Thanks again, Bryco,
your code is a great place to start for me. I am going to have to convert it to C# as that's what I use to drive AutoCAD, but from there I will see what can be done with the matrix.

The most important part for me is copying orientation of one block to another.
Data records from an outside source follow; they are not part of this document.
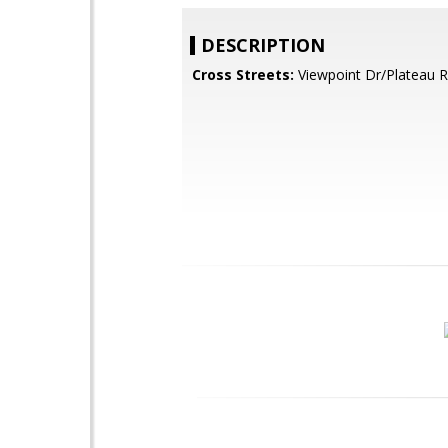
DESCRIPTION
Cross Streets:
Viewpoint Dr/Plateau R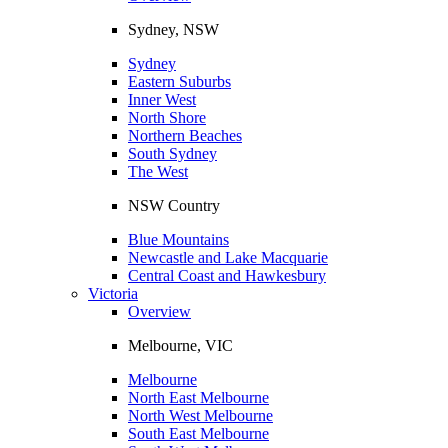
Sydney, NSW
Sydney
Eastern Suburbs
Inner West
North Shore
Northern Beaches
South Sydney
The West
NSW Country
Blue Mountains
Newcastle and Lake Macquarie
Central Coast and Hawkesbury
Victoria
Overview
Melbourne, VIC
Melbourne
North East Melbourne
North West Melbourne
South East Melbourne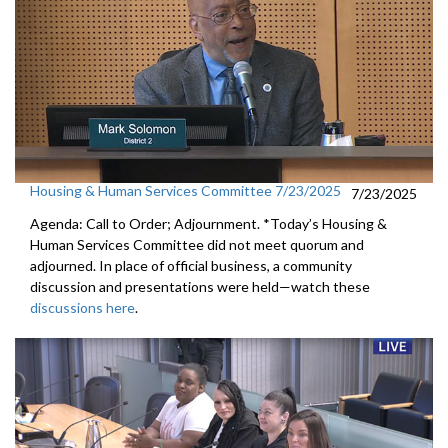
Housing & Human Services Committee 7/23/2025
7/23/2025
Agenda: Call to Order; Adjournment. *Today’s Housing &
Human Services Committee did not meet quorum and
adjourned. In place of official business, a community
discussion and presentations were held—watch these
discussions here
.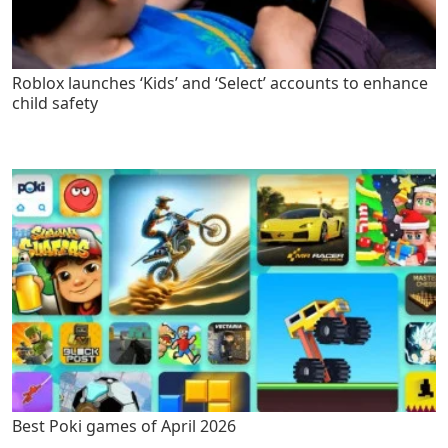
Roblox launches ‘Kids’ and ‘Select’ accounts to enhance
child safety
Best Poki games of April 2026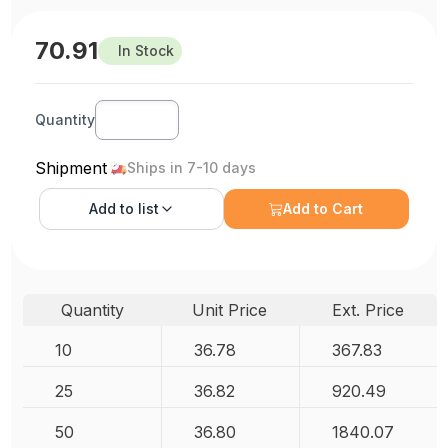
70.91
In Stock
Quantity
Shipment
Ships in 7-10 days
Add to
list
Add to Cart
Quantity
Unit Price
Ext. Price
10
36.78
367.83
25
36.82
920.49
50
36.80
1840.07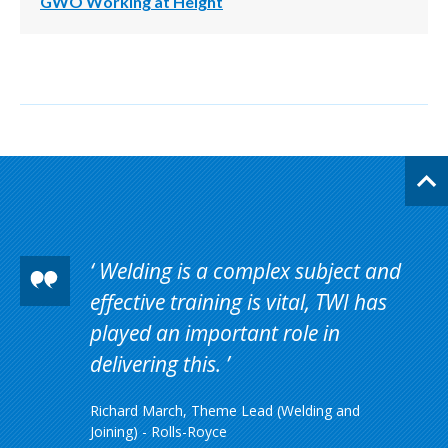
GWO Working at Height
Welding is a complex subject and
effective training is vital, TWI has
played an important role in
delivering this.
Richard March, Theme Lead (Welding and
Joining) - Rolls-Royce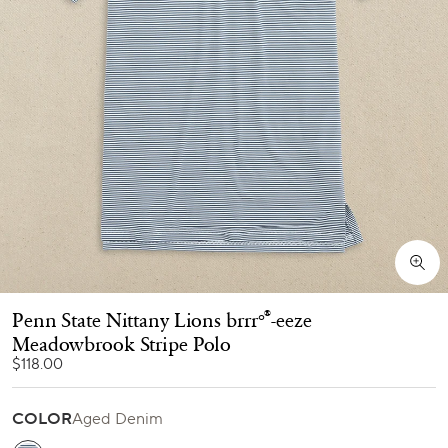
Penn State Nittany Lions brrr°
-eeze
®
Meadowbrook Stripe Polo
$118.00
COLOR
Aged Denim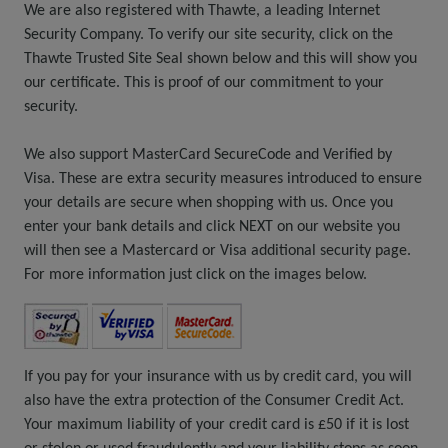
We are also registered with Thawte, a leading Internet
Security Company. To verify our site security, click on the
Thawte Trusted Site Seal shown below and this will show you
our certificate. This is proof of our commitment to your
security.
We also support MasterCard SecureCode and Verified by
Visa. These are extra security measures introduced to ensure
your details are secure when shopping with us. Once you
enter your bank details and click NEXT on our website you
will then see a Mastercard or Visa additional security page.
For more information just click on the images below.
If you pay for your insurance with us by credit card, you will
also have the extra protection of the Consumer Credit Act.
Your maximum liability of your credit card is £50 if it is lost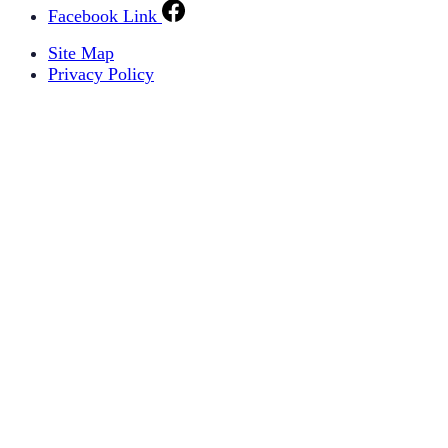
Facebook Link
Site Map
Privacy Policy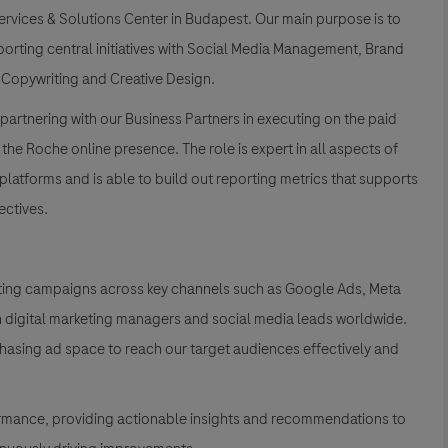
ervices & Solutions Center in Budapest. Our main purpose is to
porting central initiatives with Social Media Management, Brand
 Copywriting and Creative Design.
partnering with our Business Partners in executing on the paid
 the Roche online presence. The role is expert in all aspects of
tforms and is able to build out reporting metrics that supports
ectives.
keting campaigns across key channels such as Google Ads, Meta
th digital marketing managers and social media leads worldwide.
chasing ad space to reach our target audiences effectively and
rmance, providing actionable insights and recommendations to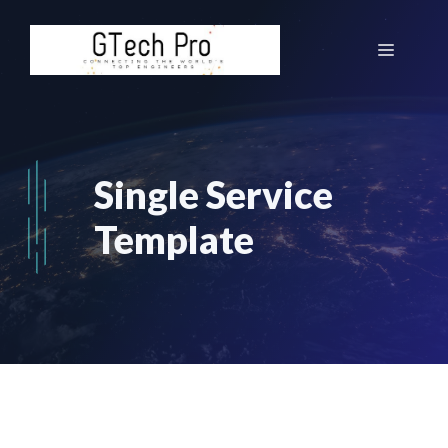
Skip
to
Menu
content
Single Service
Template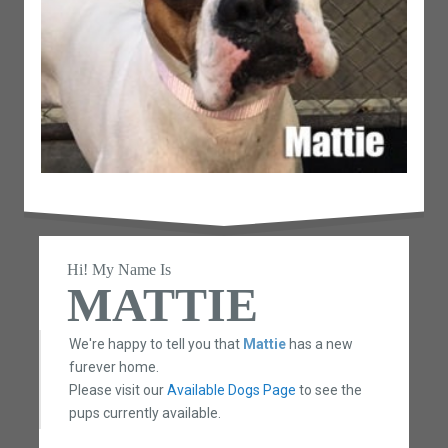
Hi! My Name Is
MATTIE
We're happy to tell you that
Mattie
has a new
furever home.
Please visit our
Available Dogs Page
to see the
pups currently available.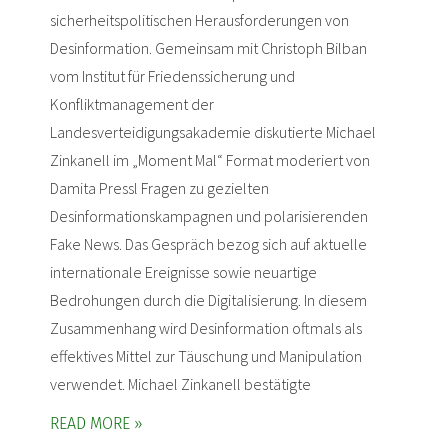
sicherheitspolitischen Herausforderungen von
Desinformation. Gemeinsam mit Christoph Bilban
vom Institut für Friedenssicherung und
Konfliktmanagement der
Landesverteidigungsakademie diskutierte Michael
Zinkanell im „Moment Mal“ Format moderiert von
Damita Pressl Fragen zu gezielten
Desinformationskampagnen und polarisierenden
Fake News. Das Gespräch bezog sich auf aktuelle
internationale Ereignisse sowie neuartige
Bedrohungen durch die Digitalisierung. In diesem
Zusammenhang wird Desinformation oftmals als
effektives Mittel zur Täuschung und Manipulation
verwendet. Michael Zinkanell bestätigte
READ MORE »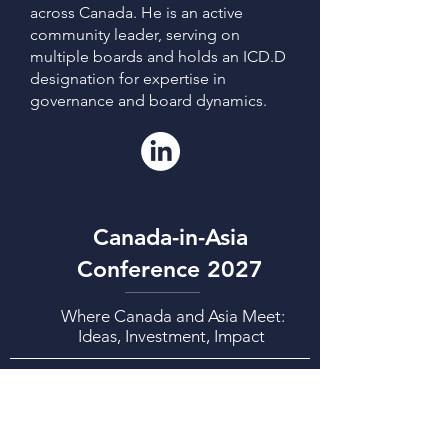
across Canada. He is an active
community leader, serving on
multiple boards and holds an ICD.D
designation for expertise in
governance and board dynamics.
Canada-in-Asia
Conference 2027
Where Canada and Asia Meet:
Ideas, Investment, Impact
CIAC2027 Week: March 1-5, 2027
CIAC2027 Conference: March 3-4, 2027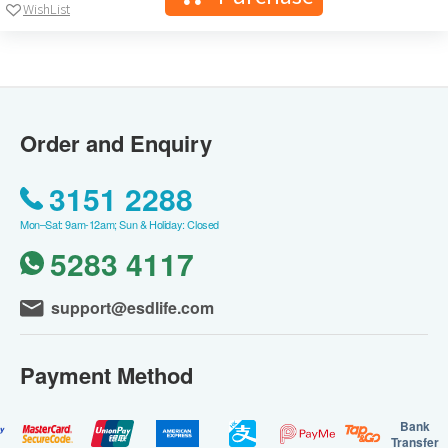
WishList
Order and Enquiry
3151 2288
Mon–Sat: 9am-12am; Sun & Holiday: Closed
5283 4117
support@esdlife.com
Payment Method
Bank
Transfer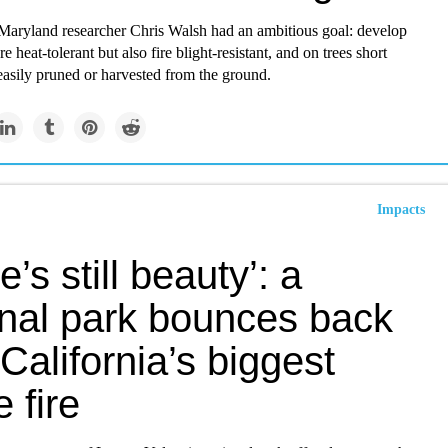
 Maryland researcher Chris Walsh had an ambitious goal: develop
e heat-tolerant but also fire blight-resistant, and on trees short
easily pruned or harvested from the ground.
Impacts
e’s still beauty’: a
onal park bounces back
 California’s biggest
e fire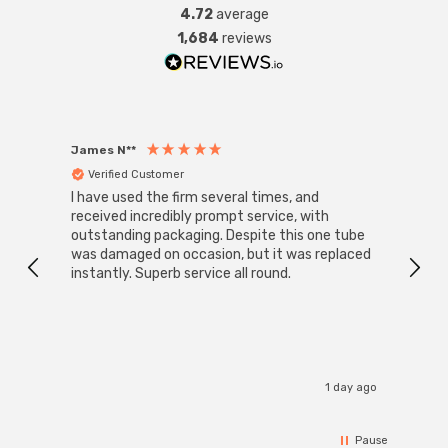
4.72
average
1,684
reviews
James N**
Willia
Verified Customer
Ver
I have used the firm several times, and
Good 
received incredibly prompt service, with
compa
outstanding packaging. Despite this one tube
was damaged on occasion, but it was replaced
instantly. Superb service all round.
1 day ago
Pause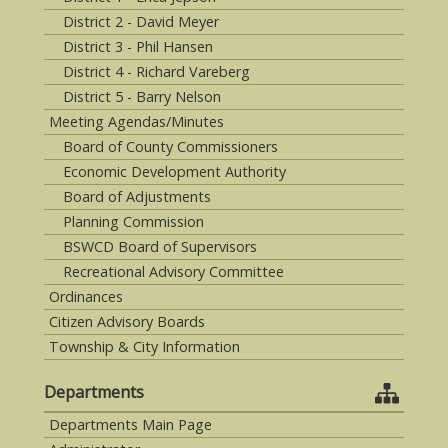
District 2 - David Meyer
District 3 - Phil Hansen
District 4 - Richard Vareberg
District 5 - Barry Nelson
Meeting Agendas/Minutes
Board of County Commissioners
Economic Development Authority
Board of Adjustments
Planning Commission
BSWCD Board of Supervisors
Recreational Advisory Committee
Ordinances
Citizen Advisory Boards
Township & City Information
Departments
Departments Main Page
I was thinking about extracting angles and applying Rotate3D but like you said I don't know the order.  I might be able to achieve the same by using the rotational component of your matrix and applying it through TransformBy to another block reference.

#### Bryco

• Water Moccasin
• Posts: 1850 ##### Re: Reading 3D rotation properties
« Reply #6 on: October 28, 2008, 09:33:39 AM »
Matricies are very easy in C#, if you post the rotation part of your code in the net part of code red you should get some help

#### silveroak

• Guest ##### Re: Reading 3D rotation properties
« Reply #7 on: October 29, 2008, 09:33:35 PM »
I finally got it to work after conversion to C# and trying to apply it with TransformBy,
it turns out the resulting block matrix must be transposed or rebuilt column-first to work with TransformBy.  It will fully recreate a block's position and orientation if applied to unrotated block at 0,0,0.
If it is not transposed, it will do strangest things including wild scaling and making blocks disappear (maybe become tiny, not sure)  :ugly:

I noticed the difference when it dawned on me that the transform matrix examples in AutoCAD help have the unused 0,0,0 in the bottom row as opposed to rightmost as in the test output.

I am wondering why is this so and what would this code build it like that (just curiosity)?

#### Bryco

• Water Moccasin
• Posts: 1850 ##### Re: Reading 3D rotation properties
« Reply #8 on: October 29, 2008, 11:06:42 PM »
I personally hate the way matricies are built in cad and the code I supplied is the way it makes sense to me.
I found out by back tracking the cad matrix supplied with getsubentity, which gives you the matrix to put the subentity from the blockref back to the 0,0 blockdef. This was 180 degrees from what  I wanted so you may need an inverse and a transposing.